*INSTRUCTIONS FOR THE TASK*
What you return must be the full data, repeated verbatim, with no pictures in it.

*SUPPLIED DATA*
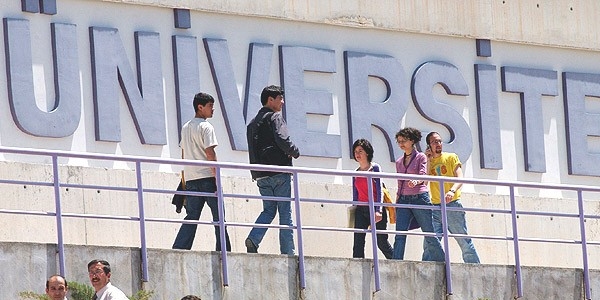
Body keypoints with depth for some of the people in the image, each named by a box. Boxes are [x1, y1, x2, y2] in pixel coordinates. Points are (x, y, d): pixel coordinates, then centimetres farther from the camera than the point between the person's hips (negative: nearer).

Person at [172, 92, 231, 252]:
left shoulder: (185, 128, 17)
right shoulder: (206, 127, -7)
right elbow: (210, 154, -14)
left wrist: (184, 182, 20)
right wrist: (217, 178, -14)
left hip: (190, 179, 7)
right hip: (207, 178, -7)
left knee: (191, 217, 5)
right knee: (218, 215, 0)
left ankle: (178, 250, -7)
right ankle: (223, 251, 0)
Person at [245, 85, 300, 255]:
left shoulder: (253, 123, 20)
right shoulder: (275, 117, -5)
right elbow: (282, 140, -20)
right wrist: (295, 152, -4)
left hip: (260, 175, 7)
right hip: (279, 172, -7)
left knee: (268, 210, 11)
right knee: (285, 213, -1)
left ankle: (253, 239, -12)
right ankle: (288, 252, -2)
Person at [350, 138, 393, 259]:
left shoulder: (375, 168, 1)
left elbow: (379, 190, -6)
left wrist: (378, 210, -15)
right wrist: (353, 213, 14)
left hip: (374, 208, -4)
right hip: (361, 210, 4)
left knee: (381, 242, 1)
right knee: (358, 242, -10)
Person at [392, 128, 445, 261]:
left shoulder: (421, 157, 2)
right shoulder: (399, 162, 17)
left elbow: (423, 175, -14)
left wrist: (416, 181, -36)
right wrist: (397, 203, 16)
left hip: (419, 199, -4)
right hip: (404, 200, 4)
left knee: (430, 235, -1)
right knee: (400, 235, -11)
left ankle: (444, 263, 10)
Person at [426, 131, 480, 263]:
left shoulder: (451, 157, 7)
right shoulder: (427, 161, 15)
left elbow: (460, 178, -6)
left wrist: (452, 191, -26)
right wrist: (428, 160, -1)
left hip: (452, 205, -3)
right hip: (435, 207, 3)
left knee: (464, 241, -3)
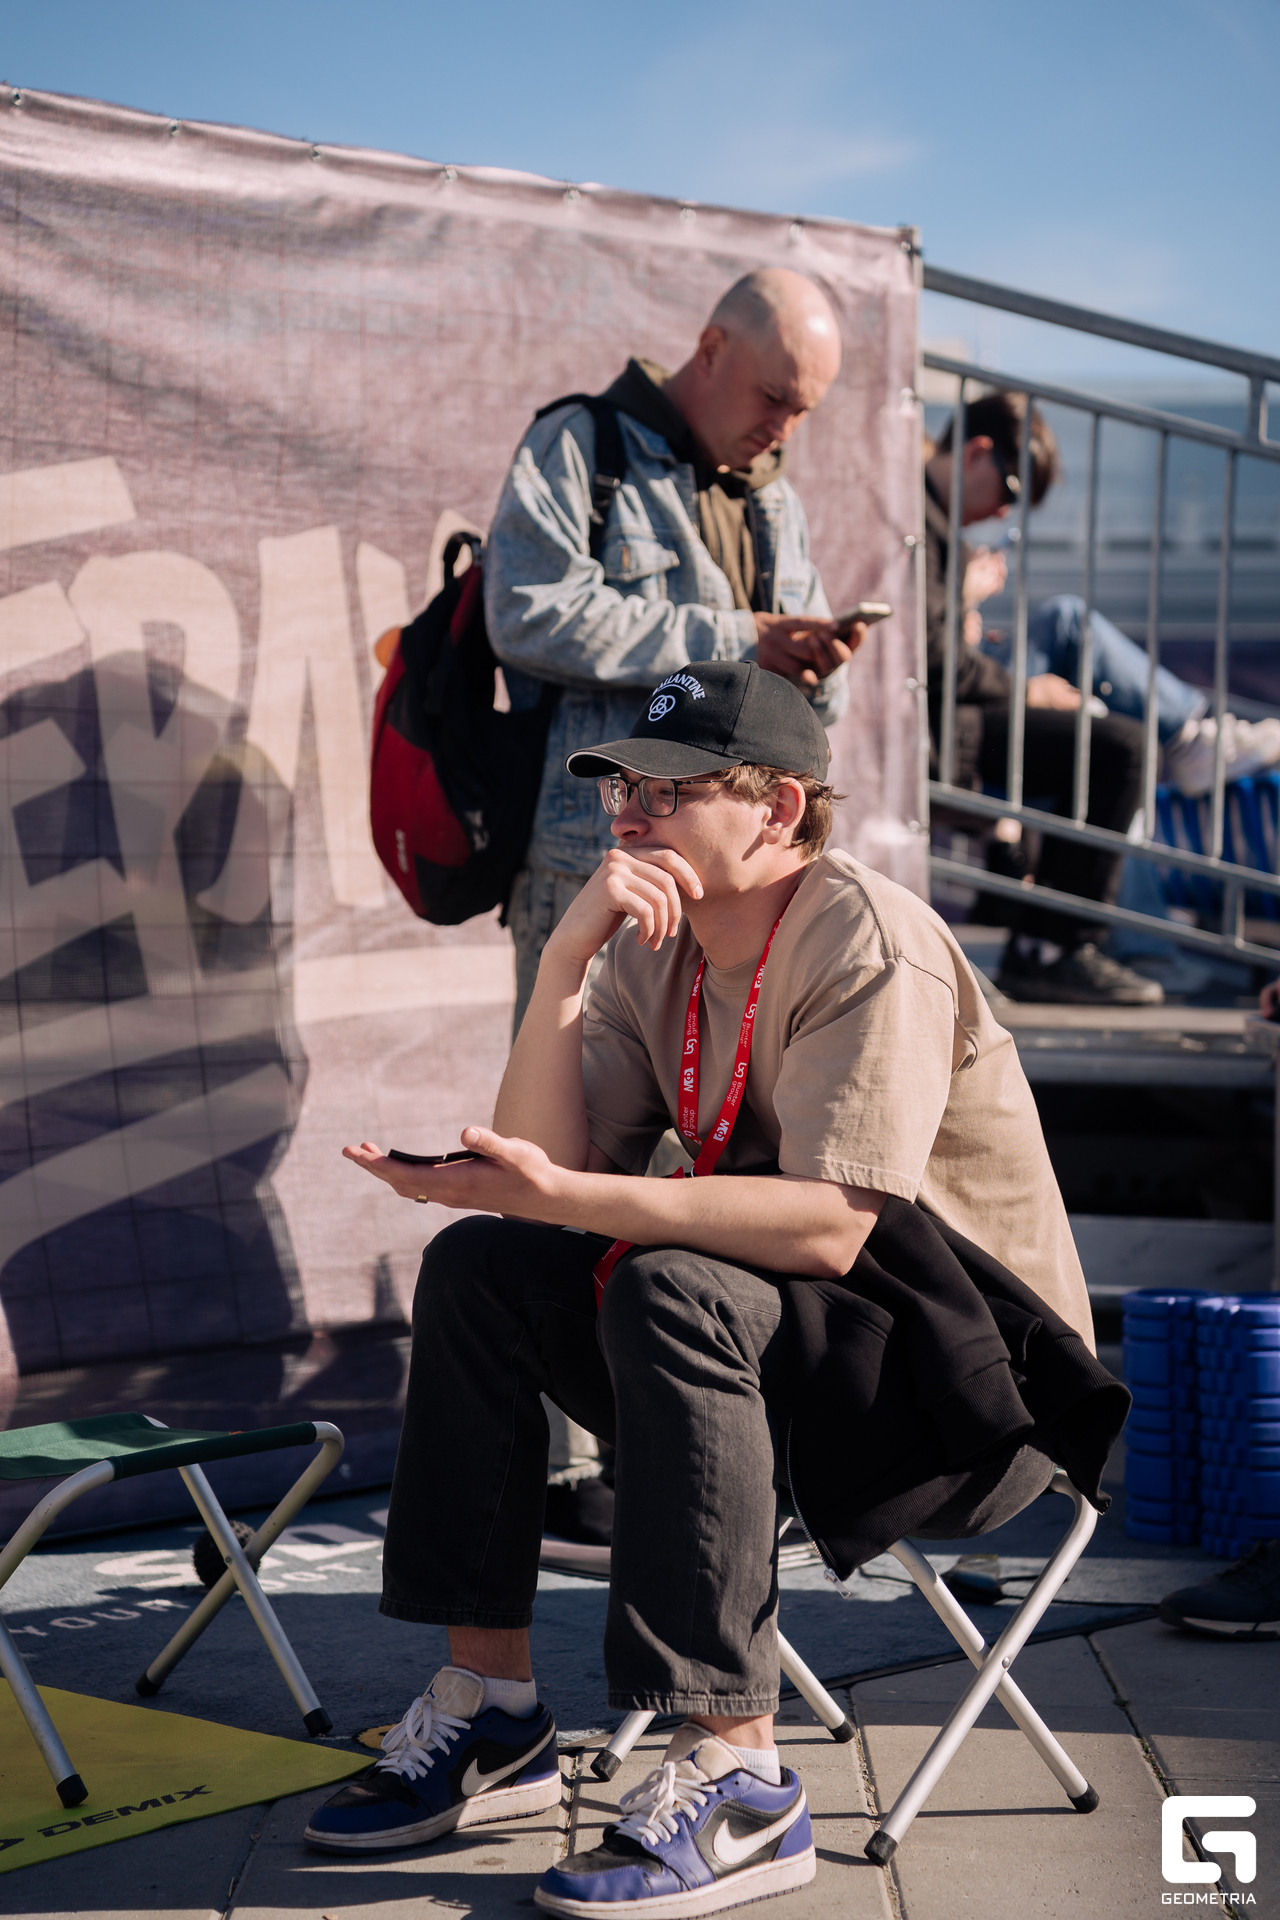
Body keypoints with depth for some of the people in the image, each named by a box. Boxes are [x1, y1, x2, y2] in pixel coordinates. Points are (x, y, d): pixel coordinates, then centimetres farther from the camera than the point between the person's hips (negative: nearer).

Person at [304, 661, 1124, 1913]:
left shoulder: (866, 942, -18)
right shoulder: (655, 954, 4)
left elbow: (828, 1227, -29)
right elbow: (557, 1168, -6)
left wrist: (560, 1197, -35)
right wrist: (565, 957, -15)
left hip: (972, 1387, -8)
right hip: (776, 1342, 8)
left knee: (670, 1289, -33)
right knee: (479, 1268, -4)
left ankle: (736, 1774, -29)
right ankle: (487, 1706, -1)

*WRITTEN ANSWER*
Body keypoints with depth for some of the people in the image, each named by a box. Boxes are [x1, y1, x2, y2] in pixel coordinates. Points are (x, y, d): pixel coordinates, then centimetres farther from the camera than the point between the person's hips (negative: nearer).

Person at [172, 92, 231, 252]:
left shoulder: (185, 128, 17)
right shoulder: (206, 127, -7)
right elbow: (210, 154, -14)
left wrist: (184, 182, 20)
right wrist: (217, 178, -14)
left hip: (190, 179, 7)
right hip: (207, 178, -7)
left knee: (191, 217, 5)
right knee: (218, 215, 0)
left ankle: (178, 250, -7)
right ankle: (223, 251, 0)
Person at [245, 85, 300, 255]:
left shoulder: (253, 123, 20)
right shoulder: (275, 117, -5)
right elbow: (282, 140, -20)
right wrist: (295, 152, -4)
left hip: (260, 175, 7)
right hip: (279, 172, -7)
left knee: (268, 210, 11)
right knee: (285, 213, -1)
left ankle: (253, 239, -12)
right ankle: (288, 252, -2)
Person at [350, 138, 393, 259]:
left shoulder: (375, 168, 1)
left elbow: (379, 190, -6)
left wrist: (378, 210, -15)
right wrist: (353, 213, 14)
left hip: (374, 208, -4)
right hip: (361, 210, 4)
left knee: (381, 242, 1)
right knee: (358, 242, -10)
Person at [392, 128, 445, 261]:
left shoulder: (421, 157, 2)
right shoulder: (399, 162, 17)
left elbow: (423, 175, -14)
left wrist: (416, 181, -36)
right wrist: (397, 203, 16)
left hip: (419, 199, -4)
right hip: (404, 200, 4)
left knee: (430, 235, -1)
right knee: (400, 235, -11)
left ankle: (444, 263, 10)
Person at [426, 131, 480, 263]:
left shoulder: (451, 157, 7)
right shoulder: (427, 161, 15)
left elbow: (460, 178, -6)
left wrist: (452, 191, -26)
right wrist: (428, 160, -1)
left hip: (452, 205, -3)
right hip: (435, 207, 3)
left knee: (464, 241, -3)
Body keypoints with depth for some of the people in the image, each named by a box. Boxes are [x1, y1, x2, y2] in pixel coordinates. Points are (x, y, d): pixel coordinates, then centimetres farther from the camera than the point between the person's hips (negative: nearer).

Person at [304, 661, 1124, 1913]:
left shoulder: (866, 942, -18)
right shoulder: (655, 954, 4)
left elbow: (828, 1227, -29)
right elbow: (557, 1168, -6)
left wrist: (560, 1197, -35)
right wrist: (565, 957, -15)
left hip: (972, 1387, -8)
right hip: (776, 1342, 8)
left knee: (670, 1289, -33)
right knee: (479, 1268, -4)
left ankle: (736, 1774, -29)
right ankle: (487, 1706, -1)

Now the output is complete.